QUESTIONS -
1/ Reproduce the passage on identification schemes between "Definition 1" and "of the description).", inclusive.
2/ Pick up the passage on identification schemes after its final sentence and keep writing.
[TEXT PASSAGE — start]
2.2 Identification Schemes

An identification scheme is a system in which a prover proves its identity to a verifier. More formally we define the following:

Definition 1

(Identification Scheme). An identification scheme \({\mathsf {IS}}\) is a system which consists of four algorithms \((\mathsf {ParGen}\), \(\mathsf {KeyGen}\), \(\mathcal {P}\), \(\mathcal {V})\) and a protocol \(\pi \):

  • \(\mathsf {params}\leftarrow \mathsf {ParGen}(1^\lambda )\) : inputs the security parameter \(\lambda \), and outputs public parameters available to all users of the system (we omit them from the rest of the description).

  • \((\mathsf {sk},\mathsf {pk})\leftarrow \mathsf {KeyGen}()\) : outputs the secret key \(\mathsf {sk}\) and corresponding public key \(\mathsf {pk}\).

  • \(\mathcal {P}(\mathsf {pk},\mathsf {sk})\) : denotes the prover – an ITM which interacts with the verifier \(\mathcal {V}\) in the protocol \(\pi \).

  • \(\mathcal {V}(\mathsf {pk})\) : denotes the verifier – an ITM which interacts with the prover \(\mathcal {V}\) in the protocol \(\pi \).

  • \(\pi (\mathcal {P},\mathcal {V})\) : denotes the protocol between the prover and the verifier.

We distinguish two stages of the scheme:

  • Initialization: In this stage parameters are generated: \(\mathsf {params}\leftarrow \mathsf {ParGen}(1^\lambda )\), and users are registered, e.g. on behalf of the user of identity \(\hat{A}\) the procedure \((a,A)\leftarrow \mathsf {KeyGen}()\) generates the pair of the secret key and the corresponding public key, denoted by a and A respectively.

  • Operation: In this stage any user, e.g. \(\hat{A}\), demonstrates its identity to a verifier by performing the protocol \(\pi (\hat{A}(a,A),\mathcal {V}(A))\) related to the keys aA. Finally the verifier outputs 1 for “accept” or 0 for “reject”. For simplicity we denote \(\pi (\mathcal {P},\mathcal {V})\rightarrow 1\) if \(\mathcal {P}\) was accepted by \(\mathcal {V}\) in \(\pi \).

We require that the scheme is complete i.e. protocol \(\pi (\mathcal {P}(\mathsf {sk},\mathsf {pk}),\mathcal {V}(\mathsf {pk}))\rightarrow 1\) for any pair \((\mathsf {sk},\mathsf {pk})\leftarrow \mathsf {KeyGen}()\).
[TEXT PASSAGE — finish]
[SOURCE INFORMATION — start]
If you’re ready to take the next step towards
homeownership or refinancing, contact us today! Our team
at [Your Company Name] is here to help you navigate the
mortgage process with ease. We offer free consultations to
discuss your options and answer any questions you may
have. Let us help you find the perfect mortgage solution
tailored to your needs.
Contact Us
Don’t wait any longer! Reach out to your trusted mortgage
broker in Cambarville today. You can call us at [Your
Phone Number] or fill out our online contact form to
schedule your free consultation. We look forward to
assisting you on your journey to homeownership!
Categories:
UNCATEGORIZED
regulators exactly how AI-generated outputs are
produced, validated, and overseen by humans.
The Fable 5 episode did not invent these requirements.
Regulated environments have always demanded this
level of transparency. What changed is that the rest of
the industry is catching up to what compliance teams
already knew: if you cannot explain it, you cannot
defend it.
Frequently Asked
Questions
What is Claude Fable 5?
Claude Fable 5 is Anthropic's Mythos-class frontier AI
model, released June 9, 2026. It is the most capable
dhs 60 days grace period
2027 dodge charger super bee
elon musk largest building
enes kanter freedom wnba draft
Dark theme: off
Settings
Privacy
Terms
[SOURCE INFORMATION — finish]
[SOURCE INFORMATION — start]
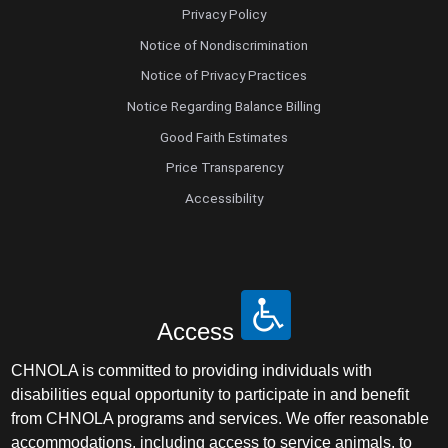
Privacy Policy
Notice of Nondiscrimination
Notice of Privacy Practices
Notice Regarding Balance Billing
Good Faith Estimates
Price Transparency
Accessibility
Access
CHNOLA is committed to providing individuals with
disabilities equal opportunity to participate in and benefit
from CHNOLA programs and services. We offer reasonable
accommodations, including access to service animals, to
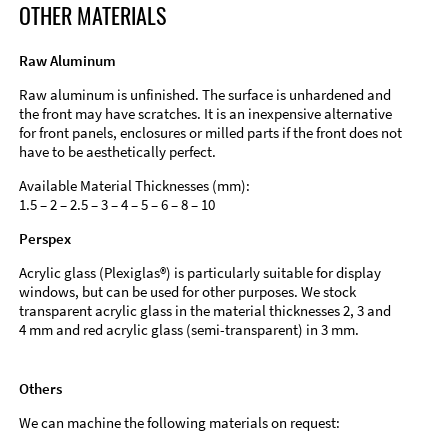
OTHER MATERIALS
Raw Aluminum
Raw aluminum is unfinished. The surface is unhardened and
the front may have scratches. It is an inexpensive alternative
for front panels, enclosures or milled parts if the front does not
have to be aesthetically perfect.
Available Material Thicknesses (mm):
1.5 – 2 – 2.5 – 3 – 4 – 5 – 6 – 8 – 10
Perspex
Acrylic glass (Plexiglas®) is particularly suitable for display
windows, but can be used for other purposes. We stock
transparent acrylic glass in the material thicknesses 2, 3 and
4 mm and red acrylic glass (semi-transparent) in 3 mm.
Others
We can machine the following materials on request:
[SOURCE INFORMATION — finish]
[SOURCE INFORMATION — start]
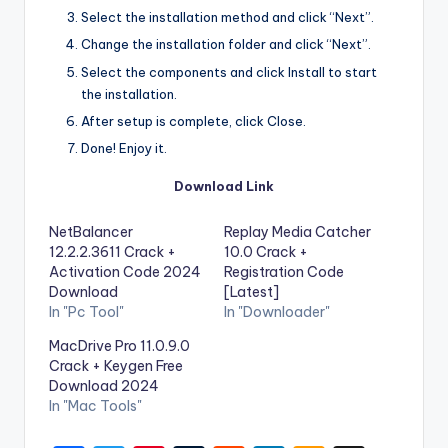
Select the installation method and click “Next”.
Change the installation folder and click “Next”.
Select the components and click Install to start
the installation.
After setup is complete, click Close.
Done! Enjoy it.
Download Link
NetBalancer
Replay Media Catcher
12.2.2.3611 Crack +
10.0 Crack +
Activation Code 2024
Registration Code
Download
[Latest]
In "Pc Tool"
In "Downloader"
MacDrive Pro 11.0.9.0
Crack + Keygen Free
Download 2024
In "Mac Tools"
[SOURCE INFORMATION — finish]
RESPONSES BY ITEM NUMBER -
1/
Definition 1

(Identification Scheme). An identification scheme \({\mathsf {IS}}\) is a system which consists of four algorithms \((\mathsf {ParGen}\), \(\mathsf {KeyGen}\), \(\mathcal {P}\), \(\mathcal {V})\) and a protocol \(\pi \):

  • \(\mathsf {params}\leftarrow \mathsf {ParGen}(1^\lambda )\) : inputs the security parameter \(\lambda \), and outputs public parameters available to all users of the system (we omit them from the rest of the description).

2/
There are many security modes for identification schemes. Intuitively the scheme is regarded as secure if it is impossible for any adversary prover algorithm \({\mathcal {A}}\), to be accepted, e.g. as identity \(\hat{A}\), by the verifier given the public key A, without the input of the appropriate secret key \(\mathsf {sk}=a\). That is we require that probability \(\Pr [\pi (\mathcal {P}(\mathsf {sk},\mathsf {pk}),\mathcal {V}(\mathsf {pk}))\rightarrow 1]\) is negligible. Now we denote formally the passive adversary mode that is used for the regular Schnorr identification. In this mode the adversary passively listens to the polynomial number \(\ell \) of the protocol executions between the prover and the verifier, \(\pi (\mathcal {P}(\mathsf {sk},\mathsf {pk}),\mathcal {V}(\mathsf {pk}))\), hoping that these observations will, later on, help him to impersonate the prover (without the prover secret key), to the verifier. We denote the view \(\mathsf {v}^{\mathcal {P},\mathcal {V},\ell }=\{T_1,\ldots ,T_\ell \}\) as the total knowledge \({\mathcal {A}}\) can gain after the \(\ell \) runs of \(\pi (\mathcal {P}(\mathsf {sk},\mathsf {pk}),\mathcal {V}(\mathsf {pk}))\), where \(T_i\) is the transcript of the protocol messages in ith execution.

Definition 2

(Passive Adversary (\(\mathsf {PA}\))). Let \({\mathsf {IS}}=(\mathsf {ParGen}\), \(\mathsf {KeyGen}\), \(\mathcal {P}\), \(\mathcal {V}\), \(\pi )\) is an identification scheme. We define security experiment \({\texttt {Exp}}^{{\mathsf {PA}},\lambda ,\ell }_{\mathsf {IS}}\):

  • \(\mathtt {Init \ stage:}\) Let \(\mathsf {params}\leftarrow \mathsf {ParGen}(1^\lambda )\), \((\mathsf {sk},\mathsf {pk})\leftarrow \mathsf {KeyGen}()\). Let the adversary \({\mathcal {A}}\), be the malicious algorithm given the public key \(\mathsf {pk}\).

  • \(\mathtt {Query \ stage:}\) \({\mathcal {A}}\) passively observes a polynomial number \(\ell \) of executions of the protocol \(\pi (\mathcal {P}(\mathsf {sk},\mathsf {pk}),\mathcal {V}(\mathsf {pk}))\). Let \(\mathsf {v}^{\mathcal {P},\mathcal {V},\ell }=\{T_1,\ldots ,T_\ell \}\) is the view \({\mathcal {A}}\) gains after the \(\ell \) runs of \(\pi (\mathcal {P}(\mathsf {sk},\mathsf {pk}),\mathcal {V}(\mathsf {pk}))\), where \(T_i\) is the transcript of ith execution.

  • \(\mathtt {Impersonation \ stage:}\) \({\mathcal {A}}\) runs the protocol \(\pi ({\mathcal {A}}(\mathsf {pk},\mathsf {v}^{\mathcal {P},\mathcal {V},\ell }),\mathcal {V}(\mathsf {pk}))\) with the honest verifier.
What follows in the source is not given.